◆ **WHAT THE TASK REQUIRES**
Please rewrite the items below with "series" replaced by "data sets" and nothing else changed. Leave the pictures out of your answer.

◆ **DATA TO USE**
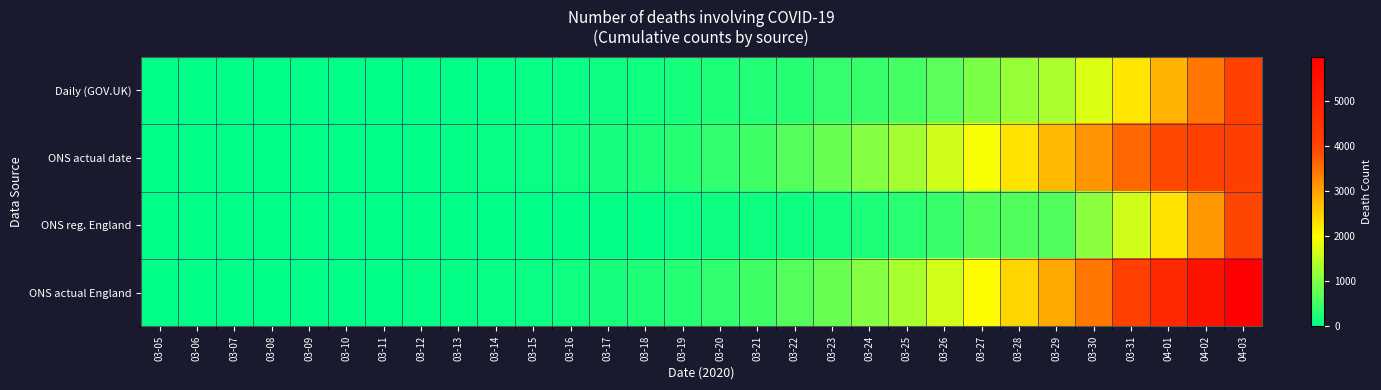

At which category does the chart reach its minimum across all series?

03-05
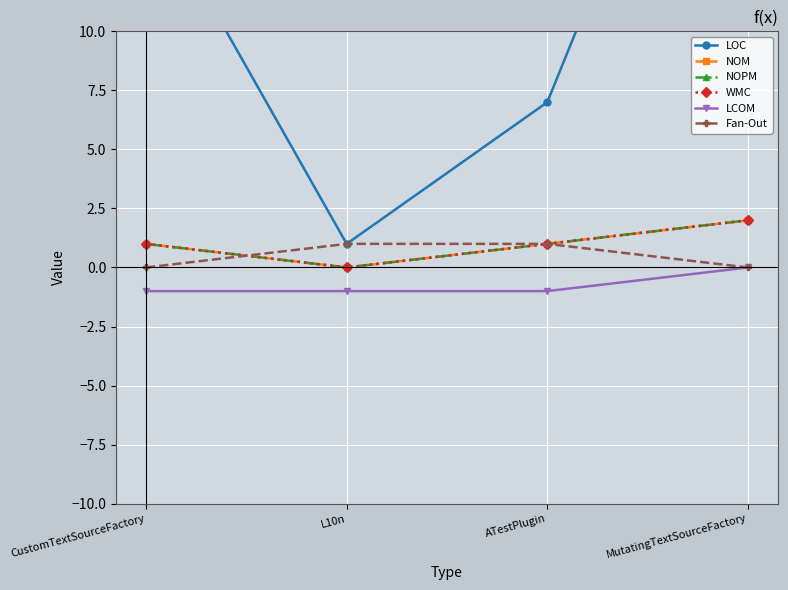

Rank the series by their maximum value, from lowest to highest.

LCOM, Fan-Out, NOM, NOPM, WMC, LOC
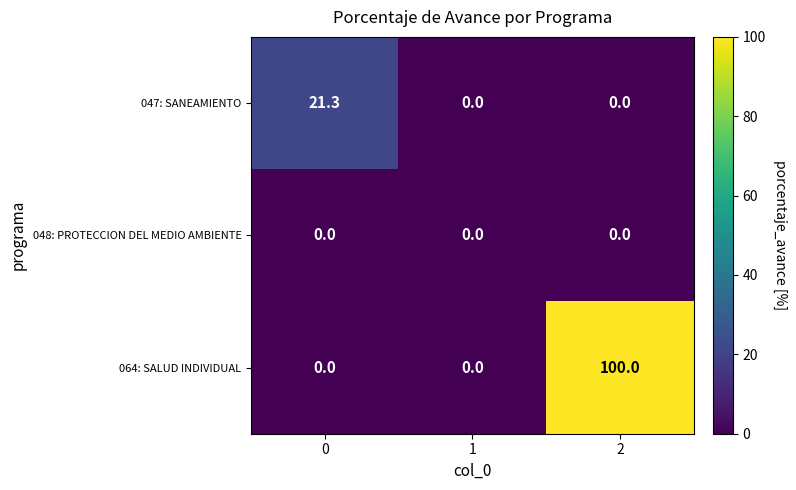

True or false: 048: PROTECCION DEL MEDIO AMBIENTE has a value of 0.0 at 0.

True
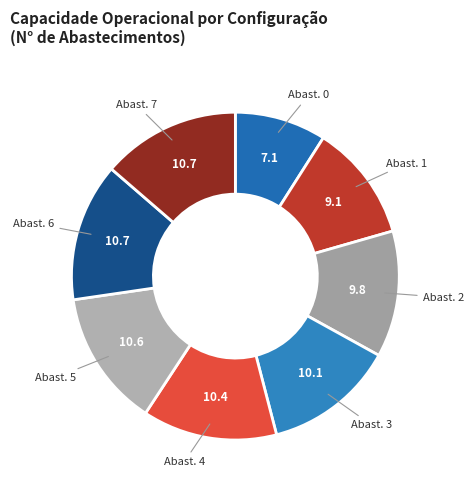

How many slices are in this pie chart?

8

◆ **YOUR RESPONSE**
At which category does the chart reach its minimum across all data sets?

03-05

Rank the data sets by their maximum value, from lowest to highest.

LCOM, Fan-Out, NOM, NOPM, WMC, LOC

True or false: 048: PROTECCION DEL MEDIO AMBIENTE has a value of 0.0 at 0.

True

How many slices are in this pie chart?

8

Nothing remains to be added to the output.